Abstract

Solution NMR spectroscopy is used widely to determine the structure of proteins. The size of the proteins that can be studied has increased dramatically in the past decade as advances in pulse sequences, probe design, and instrumentation has been made. One major contributing factor to these advances has been the ability to utilize 2H, 13C, and 15N isotopically labeled proteins in residue assignment strategies. For modestly sized proteins, the assignments can be accomplished by standard homonuclear 1H 2D methodology (1). As the size of the proteins exceeds 10 kDa, the NMR spectra become more crowded with overlapping signals. With 13C and 15N labeling, the heteronuclear experiments have allowed the spectra to spread into two, three, or four dimensions, thus increasing the resolution and decreasing the assignment ambiguities (2). Another problem accompanying increasing protein size is sensitivity loss as a result of line broadening because of the decrease in 13C and 1H T2 relaxation times. The most significant contribution to 13C T2 relaxation is the strong dipolar coupling between the 13C-1H spin pairs. 1H T2 relaxation arises from proton-proton dipolar couplings.

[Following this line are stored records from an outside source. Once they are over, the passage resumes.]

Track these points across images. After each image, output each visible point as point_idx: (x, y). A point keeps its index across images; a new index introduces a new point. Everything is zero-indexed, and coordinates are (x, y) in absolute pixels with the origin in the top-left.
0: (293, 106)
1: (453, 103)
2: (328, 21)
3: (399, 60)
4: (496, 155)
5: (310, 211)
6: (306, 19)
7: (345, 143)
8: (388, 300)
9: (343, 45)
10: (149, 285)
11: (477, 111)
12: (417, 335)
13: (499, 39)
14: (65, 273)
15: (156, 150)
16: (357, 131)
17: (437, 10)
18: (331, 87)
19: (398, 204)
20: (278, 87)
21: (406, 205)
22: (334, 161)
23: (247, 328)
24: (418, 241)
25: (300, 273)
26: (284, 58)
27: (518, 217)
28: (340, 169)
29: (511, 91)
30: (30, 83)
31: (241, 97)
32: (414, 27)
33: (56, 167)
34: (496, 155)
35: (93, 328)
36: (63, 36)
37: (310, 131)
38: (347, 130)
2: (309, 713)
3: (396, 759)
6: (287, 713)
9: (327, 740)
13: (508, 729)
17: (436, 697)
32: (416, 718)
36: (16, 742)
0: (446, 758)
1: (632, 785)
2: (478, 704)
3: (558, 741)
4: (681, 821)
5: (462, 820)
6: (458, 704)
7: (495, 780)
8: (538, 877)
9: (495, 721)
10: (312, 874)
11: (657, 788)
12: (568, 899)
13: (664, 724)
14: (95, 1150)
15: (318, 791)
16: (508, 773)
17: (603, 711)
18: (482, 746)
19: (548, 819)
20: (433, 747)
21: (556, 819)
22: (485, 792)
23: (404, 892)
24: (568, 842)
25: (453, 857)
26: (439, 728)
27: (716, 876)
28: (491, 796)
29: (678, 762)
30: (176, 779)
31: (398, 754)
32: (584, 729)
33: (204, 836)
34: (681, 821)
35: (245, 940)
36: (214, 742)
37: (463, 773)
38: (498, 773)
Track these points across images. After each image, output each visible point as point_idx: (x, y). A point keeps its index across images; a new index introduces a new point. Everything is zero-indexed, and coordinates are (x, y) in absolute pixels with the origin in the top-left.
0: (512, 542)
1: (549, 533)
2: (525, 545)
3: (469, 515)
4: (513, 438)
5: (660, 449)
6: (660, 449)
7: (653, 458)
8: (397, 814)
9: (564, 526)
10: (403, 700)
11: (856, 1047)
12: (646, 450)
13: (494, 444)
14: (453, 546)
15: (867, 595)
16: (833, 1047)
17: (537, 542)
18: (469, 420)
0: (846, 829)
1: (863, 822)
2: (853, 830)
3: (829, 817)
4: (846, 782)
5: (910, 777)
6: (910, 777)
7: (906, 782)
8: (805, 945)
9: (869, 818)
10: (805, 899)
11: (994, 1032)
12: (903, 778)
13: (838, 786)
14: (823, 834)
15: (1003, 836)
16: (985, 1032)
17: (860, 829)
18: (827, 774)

Replacement of 1H by 2H can increase the T2 relaxation times significantly. Thus, incorporation of 2H into large proteins has been widely used to improve the quality of spectra by a reduction in the number of peaks and concomitant narrowing of linewidths (3). In addition to structural determination, heteronuclear multidimensional NMR has also been widely used to study protein dynamics and interactions of these molecules (3).